The Sheraton's Tejinder Singh explained how the bread was added in layers to the dish.

"The top is a crisp layer. It's so crisp it can become powder," Singh says, adding. "[It's] like a croissant. The base is like, you can stretch it out. That's because from under, it's being cooked by steam and from the top it's getting dry heat."

Remembering a Culinary Past

Amir Naqi Khan remembers the glory days when he ate Nawabi food for every meal. When he was a boy in the 1940s, his family lived in a palace in the heart of Lucknow. His father was part of the local royalty. Twelve cooks prepared Nawabi food for every meal.

"It was very luxurious. ... Economic restraint was not there. There were several dishes in breakfast and lunch and dinner," Khan says.
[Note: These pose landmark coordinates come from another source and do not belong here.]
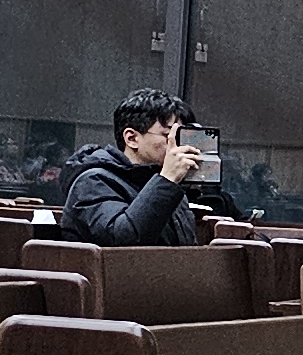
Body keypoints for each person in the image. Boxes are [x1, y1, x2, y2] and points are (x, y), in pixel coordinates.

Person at [57, 90, 212, 247]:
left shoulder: (167, 185)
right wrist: (167, 179)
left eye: (182, 137)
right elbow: (124, 241)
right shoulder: (93, 182)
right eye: (169, 136)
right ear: (132, 138)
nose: (178, 145)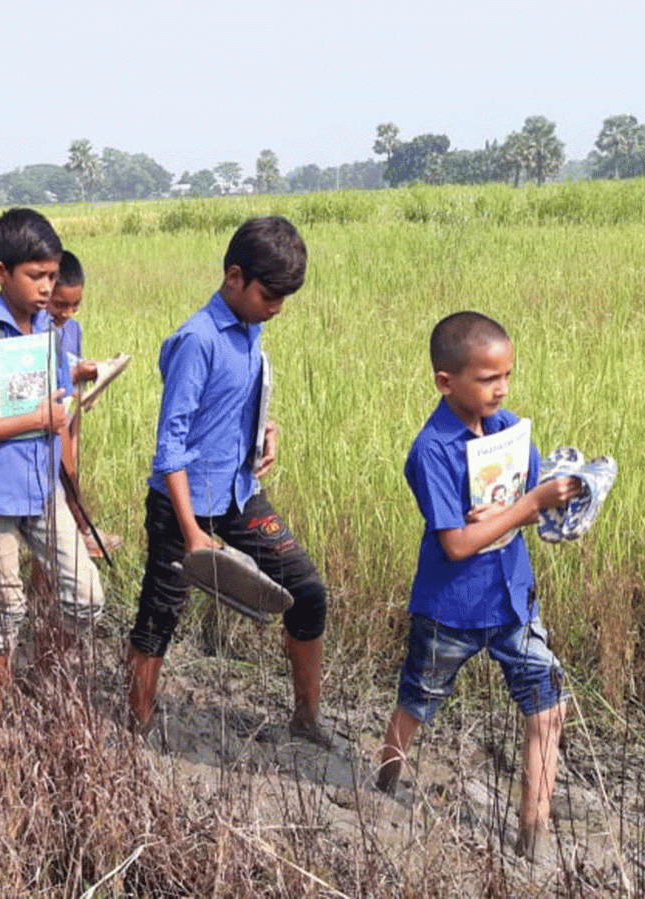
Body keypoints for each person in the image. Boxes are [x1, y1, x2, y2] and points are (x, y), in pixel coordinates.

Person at [374, 311, 581, 863]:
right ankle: (385, 780)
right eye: (488, 378)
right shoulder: (431, 451)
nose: (502, 388)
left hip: (514, 598)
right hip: (451, 605)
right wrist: (524, 508)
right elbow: (458, 545)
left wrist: (555, 496)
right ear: (446, 382)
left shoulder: (507, 429)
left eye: (506, 375)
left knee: (548, 709)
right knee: (418, 701)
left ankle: (531, 834)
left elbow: (527, 499)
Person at [125, 216, 338, 748]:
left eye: (284, 299)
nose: (276, 310)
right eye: (270, 296)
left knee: (308, 592)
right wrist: (192, 533)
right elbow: (170, 444)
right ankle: (138, 728)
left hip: (239, 496)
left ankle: (306, 717)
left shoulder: (252, 327)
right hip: (183, 506)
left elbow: (231, 401)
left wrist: (266, 427)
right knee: (160, 616)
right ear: (234, 277)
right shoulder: (197, 340)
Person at [0, 208, 104, 714]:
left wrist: (64, 410)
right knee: (3, 610)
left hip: (44, 492)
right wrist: (36, 419)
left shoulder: (51, 334)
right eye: (36, 275)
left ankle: (40, 671)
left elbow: (58, 409)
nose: (46, 287)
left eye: (52, 276)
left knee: (87, 599)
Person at [45, 249, 123, 558]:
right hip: (43, 428)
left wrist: (92, 383)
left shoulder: (72, 330)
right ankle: (83, 527)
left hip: (66, 423)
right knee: (57, 510)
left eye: (75, 305)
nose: (67, 313)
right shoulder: (36, 329)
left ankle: (45, 595)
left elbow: (72, 392)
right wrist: (75, 374)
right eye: (60, 304)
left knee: (63, 501)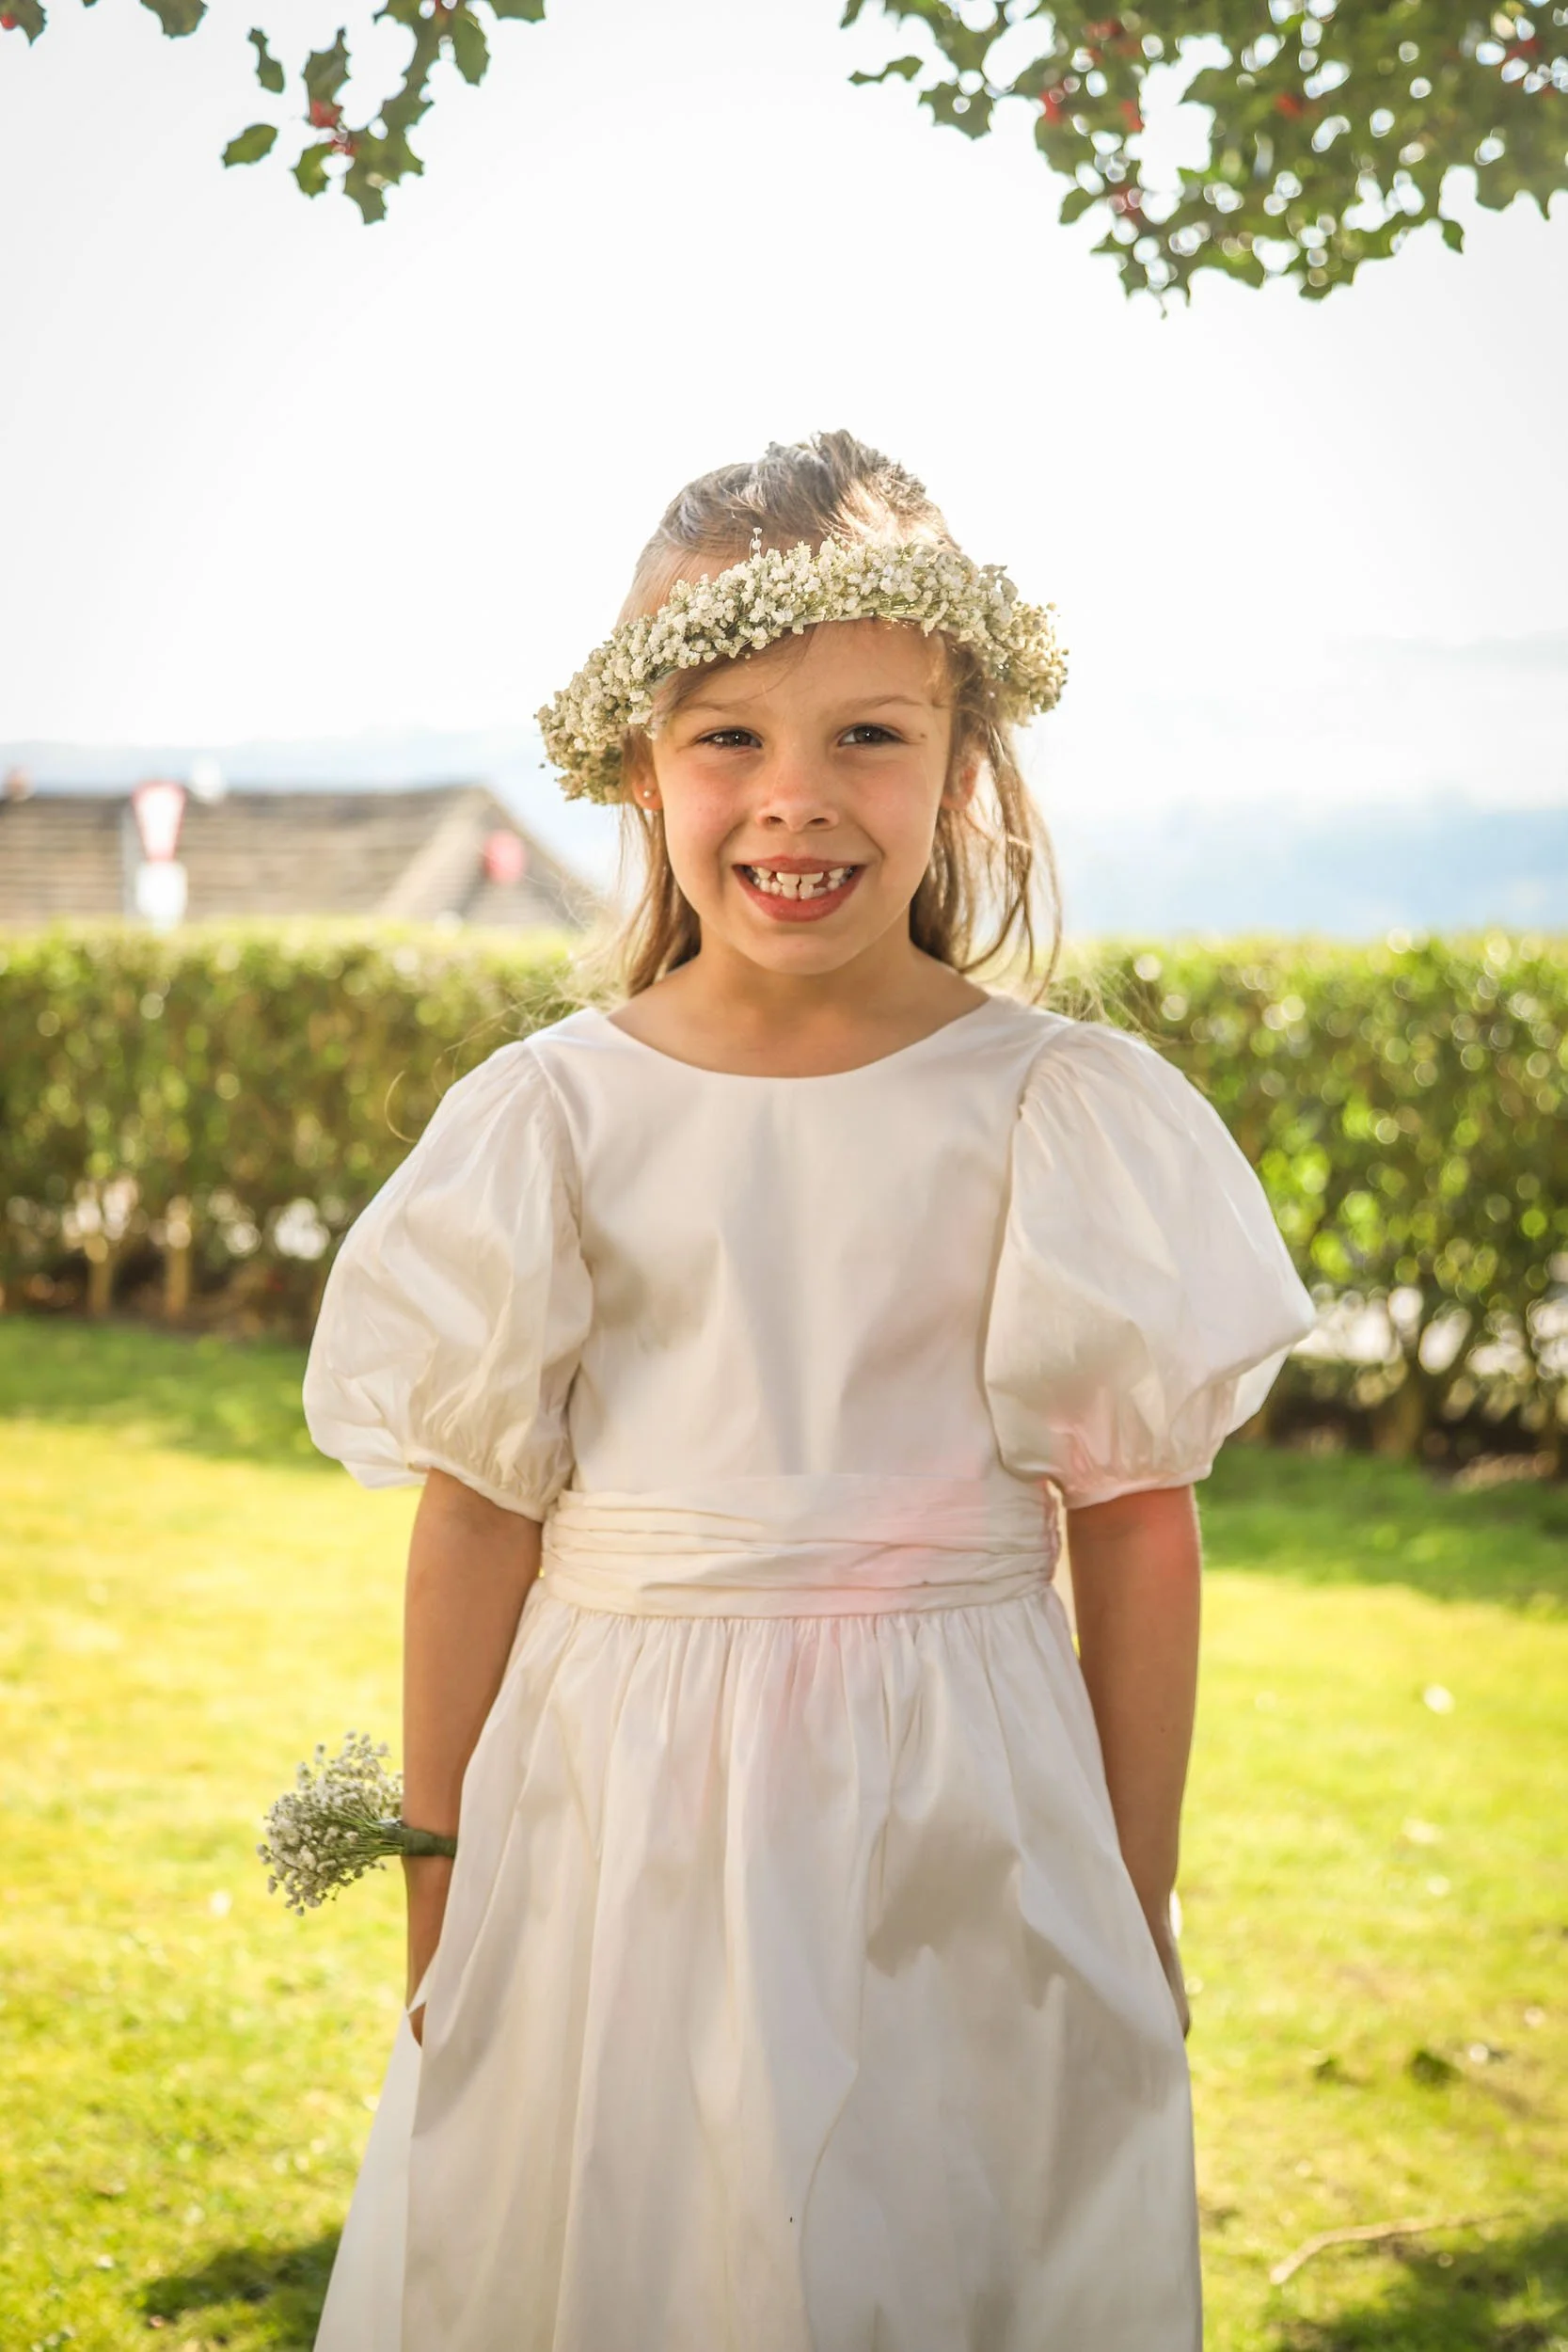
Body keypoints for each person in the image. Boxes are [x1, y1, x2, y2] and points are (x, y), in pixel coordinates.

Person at [302, 430, 1316, 2352]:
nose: (796, 796)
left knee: (927, 2228)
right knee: (624, 2225)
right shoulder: (551, 1118)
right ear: (637, 766)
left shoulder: (1053, 1108)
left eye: (868, 735)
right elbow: (476, 1517)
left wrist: (1133, 1893)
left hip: (962, 1787)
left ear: (964, 764)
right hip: (618, 1792)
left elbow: (1130, 1520)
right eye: (727, 739)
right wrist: (440, 1892)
These days, Khan has only one cook, and he has had to sell off most of his palace. But a few times a year, he throws a Nawabi dinner party. He invites some friends and a few tourists eager for a real regal meal. Afterwards, of course, it's back to less fantastic fare. But Khan still has his lavish memories.

"That sort of life is like a dream now, and you cannot imagine at this hour and time that you can live such a life," Khan says.